The workpieces that Trane machines at the Pueblo, Colorado
plant are large. Boring diameters run to 17 inches and require keeping
some of the tightest tolerances of any manufacturing operation performed
by the company |
The
Trane Company, Pueblo, CO.
, had been using 12 boring bars to make a series of bores when BIG Kaiser
Precision Tooling engineers helped develop a boring bar with three different
inserts, allowing Trane to reduce from 12 to 4 the number of tools required
to complete the operation.
“Some high production jobs require boring several diameters on the same
centerline, as the Trane job did,” says Jack Burley, BIG Kaiser Vice President,
Engineering. “Using several different boring tools to machine such a part
requires repeated tool changes. Using a special dedicated tool with KPT
insert cartridges reduced the cycle time on the part by eliminating time-consuming
tool changes.”
Insert Cartridges Do The Trick
Trane’s Manager of Manufacturing Engineering, Peter Guyon confirms that
the use of BIG Kaiser’s adjustable shelf mount and fixed pocket insert
cartridges reduced cycle time significantly on the Trane job. “We could
use the same tool shanks and extensions, and the tooling maintained BIG Kaiser’s
rigidity and stability,” says Guyon.
The BIG Kaiser insert cartridge features a patented system for adjustment
in either direction (radially or axially) by up to .024”. It has a unique
pivot pin which maintains line contact to the boring bar pocket at all
times, through the entire range of travel—an essential ingredient of special
boring bar stability.
The Trane/Pueblo engineers learned to appreciate the versatility of
BIG Kaiser tools, as the plant’s growth brought new challenges. At one
time they had sought a solution for an aging machine on which they had
difficulty holding tolerance on circular milling of outside diameters.
“We turned the BIG Kaiser boring bar around and trepanned it. It worked beautifully.
The tool times out long before we lose size,” Guyon says.
Manufacturing Partnership

Left: Trane’s manager of manufacturing engineering Peter Guyon
poses with manufacturing engineer Keith Burton. These men have cut
cycle times significantly on large boring operations by using BIG Kaiser
Precision Boring Tools. |
Trane’s Pueblo manufacturing facility and BIG Kaiser Precision Tooling,
Inc., Elk Grove Village, IL, have had a partnership in manufacturing efficiency
that dates almost to the plant’s opening in 1987.
As Trane manufacturing engineer Keith Burton remembers it, the plant opened
in November 1987 with 3 NC machines. Greg Fegan, an engineer from Trane’s
headquarters in La Crosse, WI, came to help organize our manufacturing
operations and introduced BIG Kaiser Precision Tooling to Pueblo in the
spring of 1988.

> [Dataset content]
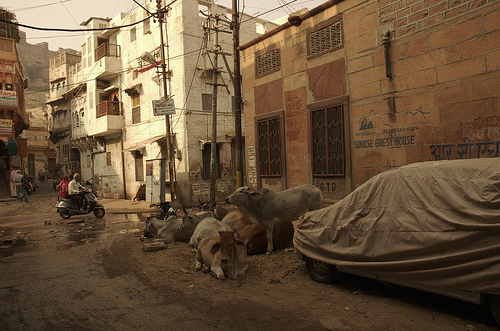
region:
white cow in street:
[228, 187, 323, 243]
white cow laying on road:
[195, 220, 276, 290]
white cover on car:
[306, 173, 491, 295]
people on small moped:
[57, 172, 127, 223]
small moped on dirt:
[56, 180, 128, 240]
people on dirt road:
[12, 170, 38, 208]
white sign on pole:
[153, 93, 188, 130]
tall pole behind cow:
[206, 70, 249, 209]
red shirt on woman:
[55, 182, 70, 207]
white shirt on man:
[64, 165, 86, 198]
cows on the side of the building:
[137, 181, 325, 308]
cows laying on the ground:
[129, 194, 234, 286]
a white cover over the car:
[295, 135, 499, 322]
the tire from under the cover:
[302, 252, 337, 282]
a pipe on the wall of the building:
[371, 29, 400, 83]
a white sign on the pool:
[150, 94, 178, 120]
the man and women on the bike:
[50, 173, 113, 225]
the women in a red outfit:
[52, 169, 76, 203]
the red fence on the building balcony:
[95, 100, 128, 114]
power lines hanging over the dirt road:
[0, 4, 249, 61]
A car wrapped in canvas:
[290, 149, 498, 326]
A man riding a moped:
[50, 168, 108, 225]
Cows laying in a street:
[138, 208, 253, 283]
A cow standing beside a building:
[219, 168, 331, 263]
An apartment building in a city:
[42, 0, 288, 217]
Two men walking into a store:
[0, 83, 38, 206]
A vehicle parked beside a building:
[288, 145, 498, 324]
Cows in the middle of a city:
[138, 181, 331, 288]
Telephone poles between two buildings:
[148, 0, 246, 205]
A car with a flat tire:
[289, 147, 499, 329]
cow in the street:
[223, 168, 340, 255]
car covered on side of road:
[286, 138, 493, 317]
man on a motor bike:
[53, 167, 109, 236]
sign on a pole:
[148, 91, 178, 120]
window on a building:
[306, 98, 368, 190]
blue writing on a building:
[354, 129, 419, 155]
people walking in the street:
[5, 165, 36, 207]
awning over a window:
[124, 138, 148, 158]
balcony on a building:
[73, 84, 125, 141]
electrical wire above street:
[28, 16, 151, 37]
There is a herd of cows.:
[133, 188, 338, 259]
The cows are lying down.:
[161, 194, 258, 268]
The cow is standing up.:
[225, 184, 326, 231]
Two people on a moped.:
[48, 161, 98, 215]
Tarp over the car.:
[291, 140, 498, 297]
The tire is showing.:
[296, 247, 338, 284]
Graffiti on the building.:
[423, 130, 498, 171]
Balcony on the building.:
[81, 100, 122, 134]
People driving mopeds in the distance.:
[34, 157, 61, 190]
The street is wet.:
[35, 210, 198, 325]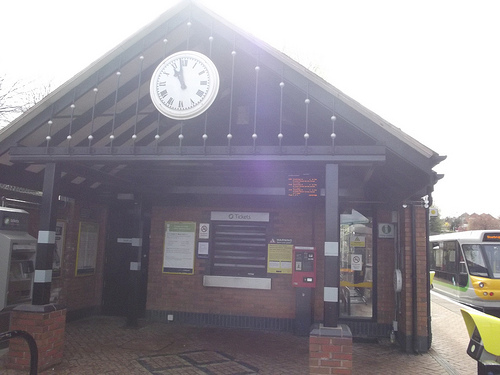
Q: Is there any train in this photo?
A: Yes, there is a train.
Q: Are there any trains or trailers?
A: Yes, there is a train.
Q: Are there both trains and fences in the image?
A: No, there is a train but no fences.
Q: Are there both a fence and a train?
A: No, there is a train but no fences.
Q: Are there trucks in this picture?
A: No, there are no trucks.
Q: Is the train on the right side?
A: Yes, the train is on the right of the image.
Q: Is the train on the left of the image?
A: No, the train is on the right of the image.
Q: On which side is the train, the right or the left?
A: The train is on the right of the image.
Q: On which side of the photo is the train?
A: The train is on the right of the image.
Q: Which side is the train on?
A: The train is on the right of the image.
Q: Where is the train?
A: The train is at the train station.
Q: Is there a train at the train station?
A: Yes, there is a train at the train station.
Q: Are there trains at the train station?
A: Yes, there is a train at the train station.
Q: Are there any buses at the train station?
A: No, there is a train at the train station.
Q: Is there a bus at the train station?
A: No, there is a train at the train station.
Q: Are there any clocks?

> [Challenge]
Reproduce the passage of the tooling article starting at "Left: Trane’s manager" and ending at "opening in 1987.", replacing "facility" with "plant".

> [Problem solution]
Left: Trane’s manager of manufacturing engineering Peter Guyon
poses with manufacturing engineer Keith Burton. These men have cut
cycle times significantly on large boring operations by using BIG Kaiser
Precision Boring Tools. |
Trane’s Pueblo manufacturing plant and BIG Kaiser Precision Tooling,
Inc., Elk Grove Village, IL, have had a partnership in manufacturing efficiency
that dates almost to the plant’s opening in 1987.